My Own Childhood Memories

As a child in the fifties and early sixties I used to love rowing to the island when the lake was low and finding pieces of the plane. Of course most of it had been taken away by the Irish Army very soon after the accident and there were only pieces of aluminium cladding, spars and other pieces of twisted metal left to find. Many people at the time used to feed their hens off pieces of the flat sections. It is still possible to find pieces of aluminium in the water although tourists have found and taken away most of them now.

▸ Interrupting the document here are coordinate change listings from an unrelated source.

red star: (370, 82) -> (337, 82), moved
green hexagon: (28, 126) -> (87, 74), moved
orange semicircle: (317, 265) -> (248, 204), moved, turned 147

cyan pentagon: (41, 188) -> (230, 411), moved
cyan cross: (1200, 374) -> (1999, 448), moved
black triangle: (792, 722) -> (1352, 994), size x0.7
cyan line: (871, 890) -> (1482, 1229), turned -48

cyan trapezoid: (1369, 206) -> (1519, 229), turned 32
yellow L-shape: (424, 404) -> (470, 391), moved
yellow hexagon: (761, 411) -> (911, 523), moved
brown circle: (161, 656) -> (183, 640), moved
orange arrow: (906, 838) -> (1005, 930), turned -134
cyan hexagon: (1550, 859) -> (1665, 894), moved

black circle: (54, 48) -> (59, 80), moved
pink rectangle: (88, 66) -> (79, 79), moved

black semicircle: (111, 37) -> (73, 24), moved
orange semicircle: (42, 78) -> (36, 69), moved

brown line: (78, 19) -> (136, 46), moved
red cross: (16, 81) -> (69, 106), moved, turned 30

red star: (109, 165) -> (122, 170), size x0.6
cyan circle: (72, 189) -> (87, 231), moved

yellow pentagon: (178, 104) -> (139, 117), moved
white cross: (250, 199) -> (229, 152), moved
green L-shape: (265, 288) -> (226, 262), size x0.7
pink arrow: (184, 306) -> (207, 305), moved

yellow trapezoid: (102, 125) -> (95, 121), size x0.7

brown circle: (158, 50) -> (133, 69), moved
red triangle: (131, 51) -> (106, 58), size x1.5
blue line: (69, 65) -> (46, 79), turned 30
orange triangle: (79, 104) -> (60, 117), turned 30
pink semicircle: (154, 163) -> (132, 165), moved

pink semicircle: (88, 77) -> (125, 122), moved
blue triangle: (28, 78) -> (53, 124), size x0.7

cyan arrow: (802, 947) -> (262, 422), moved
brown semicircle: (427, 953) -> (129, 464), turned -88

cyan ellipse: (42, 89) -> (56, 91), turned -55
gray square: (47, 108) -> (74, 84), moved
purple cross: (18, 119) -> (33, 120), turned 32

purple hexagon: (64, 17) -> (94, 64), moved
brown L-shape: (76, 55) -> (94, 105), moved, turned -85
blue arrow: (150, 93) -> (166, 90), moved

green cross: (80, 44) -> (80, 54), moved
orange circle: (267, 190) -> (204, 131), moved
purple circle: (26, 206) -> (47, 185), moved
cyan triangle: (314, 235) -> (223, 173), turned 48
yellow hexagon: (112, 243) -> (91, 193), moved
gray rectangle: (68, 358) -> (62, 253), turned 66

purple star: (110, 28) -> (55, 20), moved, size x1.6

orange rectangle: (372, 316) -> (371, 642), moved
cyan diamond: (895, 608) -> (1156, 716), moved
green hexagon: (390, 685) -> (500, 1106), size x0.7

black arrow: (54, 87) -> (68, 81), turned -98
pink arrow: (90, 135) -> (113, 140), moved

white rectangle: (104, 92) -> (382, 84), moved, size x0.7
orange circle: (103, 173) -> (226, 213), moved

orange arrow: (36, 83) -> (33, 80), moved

Many local people remember the crash and hearing the plane circling for ages. Some thought they were going to be bombed! Just before the crash a local woman heard a bang on the roof of her house about a mile and a half away. She thought a bomb had been dropped which hadn't exploded. Some days later, she had a man go up on the roof to investigate. He found a wooden box, painted RAF Blue, which he took down. It contained a 'Hand Bearing Compass', known as a Type 06A. The 06A compass handle contains a torch, which may be used independently but when normally screwed to the base of the compass illuminates the rose for taking night bearings through the prism. On the inside of the hinged lid of the box there is a rubber stamped mark indicating that the compass was checked at the Admiralty Compass Observatory on 30 May 1942. As I had always coveted the compass, the woman, who had been a family friend and had known my great grandparents, gave it to me sometime in the late sixties.